- when the rear of the canopy was up, it created a vacuum that sucked the air out and defogged the windscreen / visor, while cooling the head, which is the body's main radiator. It had three positions: closed, a little and a lot.
- When closed, it functioned like the original WAW canopy with a motorcycle-like visor, as designed (AFAIK) by Frederik Vandewalle and later implemented on other velomobiles.
|The vacuum diffuser of the WAW canopy, closed off with foam tape.|
The bottom of the nose was horizontal and underpressurized. This had the effect of creating an internal airflow from the overpressurized canopy, along the body from head to toes, exiting through the foot hole.

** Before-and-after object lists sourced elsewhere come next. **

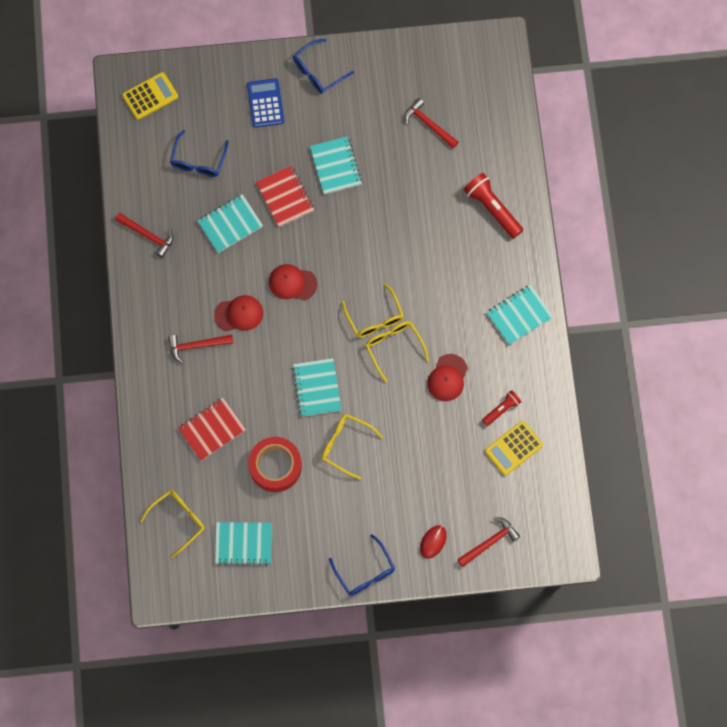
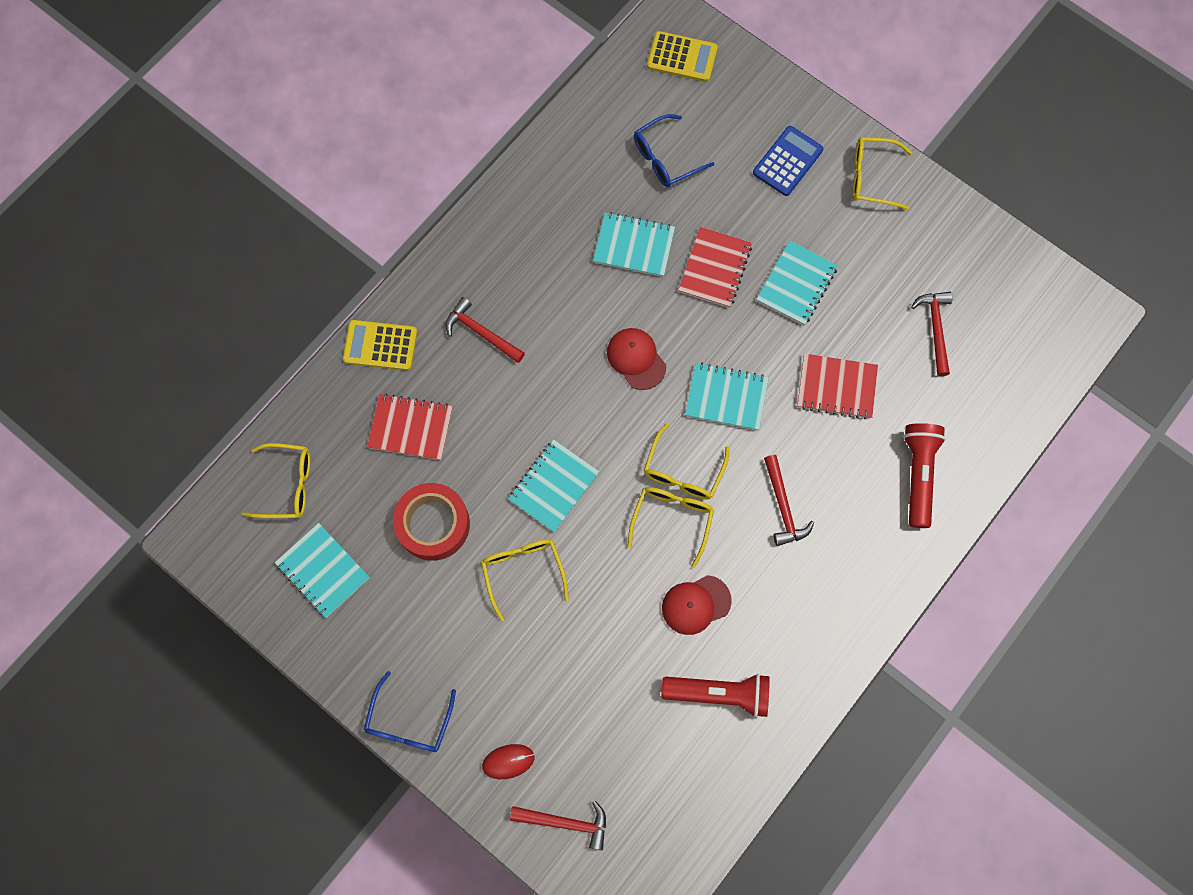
camera: 45 degrees right, 0 degrees up
(148, 235) = (544, 185): red hammer -> red hammer (783, 507)
(239, 314) = (553, 340): red cap -> none
(318, 72) = (871, 177): blue glasses -> yellow glasses
(409, 201) = (836, 387): none -> red notebook
(501, 409) = (719, 693): red flashlight -> red flashlight, size x1.71
(513, 448) = (691, 747): yellow calculator -> yellow calculator (380, 345)
(519, 315) = (837, 613): turquoise notebook -> turquoise notebook (726, 397)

So in winter you could choose a cool head and warm feet by closing the rear of the canopy.
It worked very well, but wasn't very well understood and not often adjusted. When the fourth generation of moulds was built, the feature dissapeared and I had other stuff on my mind.
Another change was the shape of the underside of the nose. Originally it was designed for minimizing ground effect while maximizing stability. It did happen that speed bumps were hit by the nose, which was a problem until Dries and I devised the kevlar/carbon stressed skin architecture, which could just take the hit. Technically the problem was solved but the average customer wasn't entirely happy to scratch his expensive velomobile against a speed bump every now and then. Stephane of Katanga.eu decided wisely to lift up the bottom a little on the WAW4 nose plug. This solved the problem.
The upturned bottom and the new canopy, however, changed the internal airflow entirely. While we were tailoring WAW360 to its Dutch owner yesterday, I heard he suffered from cold feet. So I recycled the old principle to restore the Human Heated Vehicle by closing off the rear of the canopy, and opening the bottom in a low-pressure zone. You can see the three holes in the foot hole cover under the nose. They can be closed off with some tape if needed.